My dad refer’s to this as “the holy grail”. His mom used to make one in late summer and freeze it until his birthday on Christmas. Legend has it, my grandfather would keep a knife close by the cake and cut sliver by sliver to eat, until half was gone in a day. My dad has continued the tradition. He eats it for breakfast, after lunch, for mid-afternoon snacks and dessert…how he is not overweight is beyond me.
While my dad has never baked a single thing in his life, he loves to supervise the plum cake process. “Make the dough sweeter”… “you need more lemon” and my personal favorite, “Make a nice DRY dough” are some of his usual contributions as he steals my halved and pitted plums out of the bowl they sit in with lemon juice. (I threaten to take fingers off when he does this, but I’ve started to realize it’s a battle not worth fighting).
He really loves this cake. I make several of them during the 2 or 3 week window around late August to September when they are available. I really should freeze one this year for his birthday, or maybe freeze the plums. But I have a feeling he would find it and eat it before then.
I’m scared generations of German grandmas are rolling over in their graves as I share this recipe that has never been shared with non-family members, but how could I not share my favorite thing ever. This one is going to yeastspotting too!
Recipe
Cake dough:
3 cups all-purpose flour
½ cup sugar
½ cup warm water
½ cup milk
3 Tablespoons butter melted
1 package yeast
1 teaspoons vanilla
1/2 teaspoon almond extract
Plums
2 lbs italian prune plums, or as many as fit in your pan
½ cup sugar
juice of 1½ a lemon
6 Tablespoons melted butter
Directions:
To make cake:
- Grease a 13 x 9 glass baking dish
- Take the dough out of the proofing bowl and roll out into a rectangle and press into the baking dish

- arrange the plums on top of the dough pressing them down firmly

- pour the lemon juice over the plums along with the butter

- Sprinkle with sugar

- Cover with plastic wrap; let proof for 30 minutes.
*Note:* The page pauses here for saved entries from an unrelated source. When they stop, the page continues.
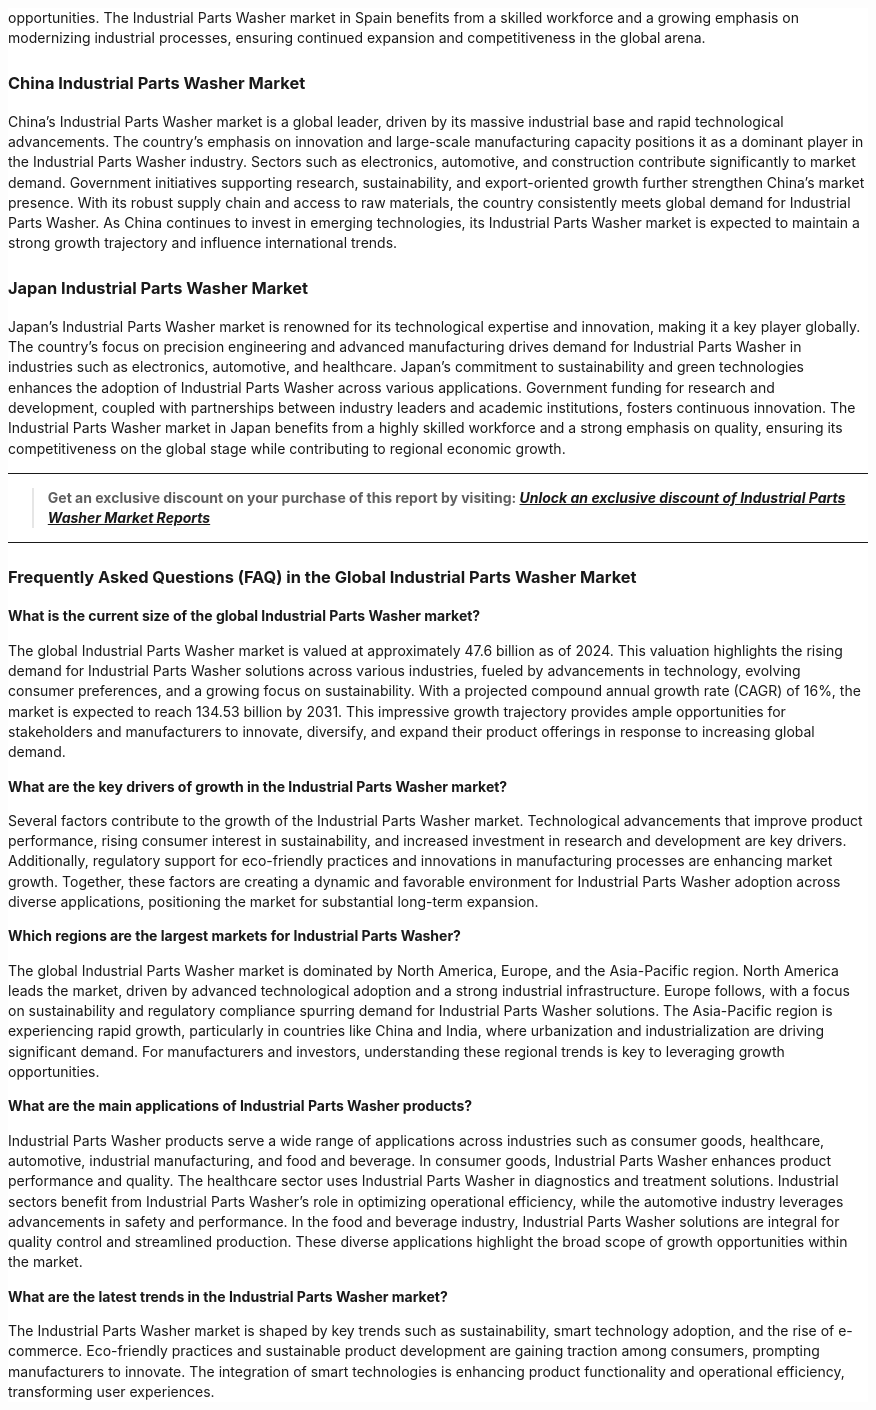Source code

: opportunities. The Industrial Parts Washer market in Spain benefits from a skilled workforce and a growing emphasis on modernizing industrial processes, ensuring continued expansion and competitiveness in the global arena.</p><h3>China Industrial Parts Washer Market</h3><p>China&rsquo;s Industrial Parts Washer market is a global leader, driven by its massive industrial base and rapid technological advancements. The country&rsquo;s emphasis on innovation and large-scale manufacturing capacity positions it as a dominant player in the Industrial Parts Washer industry. Sectors such as electronics, automotive, and construction contribute significantly to market demand. Government initiatives supporting research, sustainability, and export-oriented growth further strengthen China&rsquo;s market presence. With its robust supply chain and access to raw materials, the country consistently meets global demand for Industrial Parts Washer. As China continues to invest in emerging technologies, its Industrial Parts Washer market is expected to maintain a strong growth trajectory and influence international trends.</p><h3>Japan Industrial Parts Washer Market</h3><p>Japan&rsquo;s Industrial Parts Washer market is renowned for its technological expertise and innovation, making it a key player globally. The country&rsquo;s focus on precision engineering and advanced manufacturing drives demand for Industrial Parts Washer in industries such as electronics, automotive, and healthcare. Japan&rsquo;s commitment to sustainability and green technologies enhances the adoption of Industrial Parts Washer across various applications. Government funding for research and development, coupled with partnerships between industry leaders and academic institutions, fosters continuous innovation. The Industrial Parts Washer market in Japan benefits from a highly skilled workforce and a strong emphasis on quality, ensuring its competitiveness on the global stage while contributing to regional economic growth.</p><hr /><blockquote><p><strong>Get an exclusive discount on your purchase of this report by visiting: <em><a href="://marketresearchpulse.com/ask-for-discount/144075?utm_source=Github&amp;utm_medium=021">Unlock an exclusive discount of Industrial Parts Washer Market Reports</a></em>&nbsp;</strong></p></blockquote><hr /><h3>Frequently Asked Questions (FAQ) in the Global Industrial Parts Washer Market</h3><p><strong>What is the current size of the global Industrial Parts Washer market?</strong></p><p>The global Industrial Parts Washer market is valued at approximately 47.6 billion as of 2024. This valuation highlights the rising demand for Industrial Parts Washer solutions across various industries, fueled by advancements in technology, evolving consumer preferences, and a growing focus on sustainability. With a projected compound annual growth rate (CAGR) of 16%, the market is expected to reach 134.53 billion by 2031. This impressive growth trajectory provides ample opportunities for stakeholders and manufacturers to innovate, diversify, and expand their product offerings in response to increasing global demand.</p><p><strong>What are the key drivers of growth in the Industrial Parts Washer market?</strong></p><p>Several factors contribute to the growth of the Industrial Parts Washer market. Technological advancements that improve product performance, rising consumer interest in sustainability, and increased investment in research and development are key drivers. Additionally, regulatory support for eco-friendly practices and innovations in manufacturing processes are enhancing market growth. Together, these factors are creating a dynamic and favorable environment for Industrial Parts Washer adoption across diverse applications, positioning the market for substantial long-term expansion.</p><p><strong>Which regions are the largest markets for Industrial Parts Washer?</strong></p><p>The global Industrial Parts Washer market is dominated by North America, Europe, and the Asia-Pacific region. North America leads the market, driven by advanced technological adoption and a strong industrial infrastructure. Europe follows, with a focus on sustainability and regulatory compliance spurring demand for Industrial Parts Washer solutions. The Asia-Pacific region is experiencing rapid growth, particularly in countries like China and India, where urbanization and industrialization are driving significant demand. For manufacturers and investors, understanding these regional trends is key to leveraging growth opportunities.</p><p><strong>What are the main applications of Industrial Parts Washer products?</strong></p><p>Industrial Parts Washer products serve a wide range of applications across industries such as consumer goods, healthcare, automotive, industrial manufacturing, and food and beverage. In consumer goods, Industrial Parts Washer enhances product performance and quality. The healthcare sector uses Industrial Parts Washer in diagnostics and treatment solutions. Industrial sectors benefit from Industrial Parts Washer&rsquo;s role in optimizing operational efficiency, while the automotive industry leverages advancements in safety and performance. In the food and beverage industry, Industrial Parts Washer solutions are integral for quality control and streamlined production. These diverse applications highlight the broad scope of growth opportunities within the market.</p><p><strong>What are the latest trends in the Industrial Parts Washer market?</strong></p><p>The Industrial Parts Washer market is shaped by key trends such as sustainability, smart technology adoption, and the rise of e-commerce. Eco-friendly practices and sustainable product development are gaining traction among consumers, prompting manufacturers to innovate. The integration of smart technologies is enhancing product functionality and operational efficiency, transforming user experiences.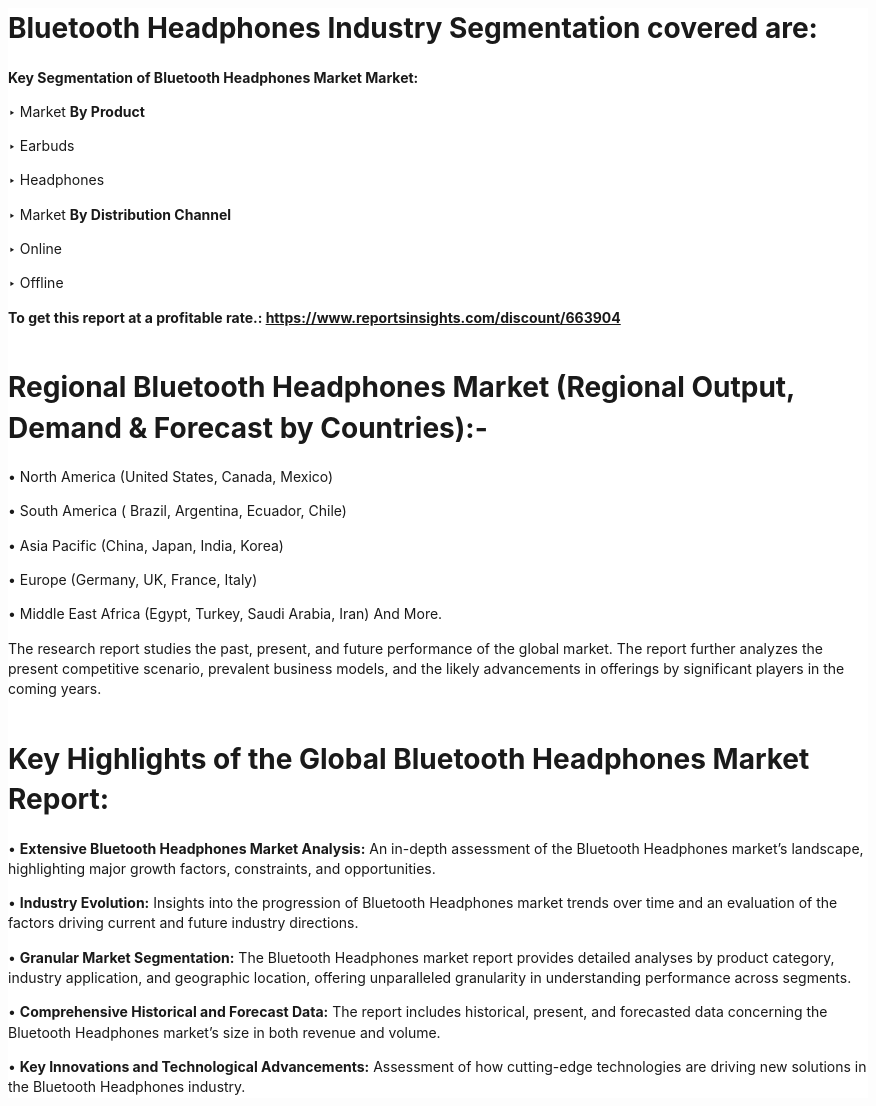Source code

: # <strong>Bluetooth Headphones Industry Segmentation covered are:</strong>

<strong>Key Segmentation of Bluetooth Headphones Market Market:</strong> 

‣ Market <Strong>By Product</Strong>

‣ Earbuds

‣ Headphones

‣ Market <Strong>By Distribution Channel</Strong>

‣ Online

‣ Offline

<strong>To get this report at a profitable rate.: <a href=https://www.reportsinsights.com/discount/663904>https://www.reportsinsights.com/discount/663904</a></strong></font>

# <strong>Regional Bluetooth Headphones Market (Regional Output, Demand &amp; Forecast by Countries):-</strong>

• North America (United States, Canada, Mexico)

• South America ( Brazil, Argentina, Ecuador, Chile)

• Asia Pacific (China, Japan, India, Korea)

• Europe (Germany, UK, France, Italy)

• Middle East Africa (Egypt, Turkey, Saudi Arabia, Iran) And More.

The research report studies the past, present, and future performance of the global market. The report further analyzes the present competitive scenario, prevalent business models, and the likely advancements in offerings by significant players in the coming years.

# <strong>Key Highlights of the Global Bluetooth Headphones Market Report:</strong>

• <strong>Extensive Bluetooth Headphones Market Analysis:</strong> An in-depth assessment of the Bluetooth Headphones market’s landscape, highlighting major growth factors, constraints, and opportunities.

• <strong>Industry Evolution:</strong> Insights into the progression of Bluetooth Headphones market trends over time and an evaluation of the factors driving current and future industry directions.

• <strong>Granular Market Segmentation:</strong> The Bluetooth Headphones market report provides detailed analyses by product category, industry application, and geographic location, offering unparalleled granularity in understanding performance across segments.

• <strong>Comprehensive Historical and Forecast Data:</strong> The report includes historical, present, and forecasted data concerning the Bluetooth Headphones market’s size in both revenue and volume.

• <strong>Key Innovations and Technological Advancements:</strong> Assessment of how cutting-edge technologies are driving new solutions in the Bluetooth Headphones industry.
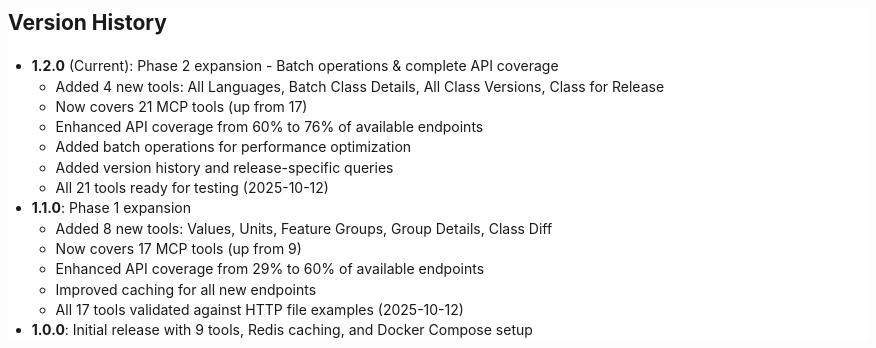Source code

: ## Version History

- **1.2.0** (Current): Phase 2 expansion - Batch operations & complete API coverage
  - Added 4 new tools: All Languages, Batch Class Details, All Class Versions, Class for Release
  - Now covers 21 MCP tools (up from 17)
  - Enhanced API coverage from 60% to 76% of available endpoints
  - Added batch operations for performance optimization
  - Added version history and release-specific queries
  - All 21 tools ready for testing (2025-10-12)
- **1.1.0**: Phase 1 expansion
  - Added 8 new tools: Values, Units, Feature Groups, Group Details, Class Diff
  - Now covers 17 MCP tools (up from 9)
  - Enhanced API coverage from 29% to 60% of available endpoints
  - Improved caching for all new endpoints
  - All 17 tools validated against HTTP file examples (2025-10-12)
- **1.0.0**: Initial release with 9 tools, Redis caching, and Docker Compose setup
Preheat oven to 350° F
- After it has risen for a second time bake for 35 – 45 minutes or until the top is golden, the juices are bubbling and the dough the glass is nicely browned

- Serve warm, or have it room temperature for breakfast the next morning, or really anytime









This reminds me very much of the plum kuchen my German grandmother used to make, he also had a variation with white seedless grapes. Thanks so much for the memories!
Sorry, that should have been “she” not “he” – stupid keyboard.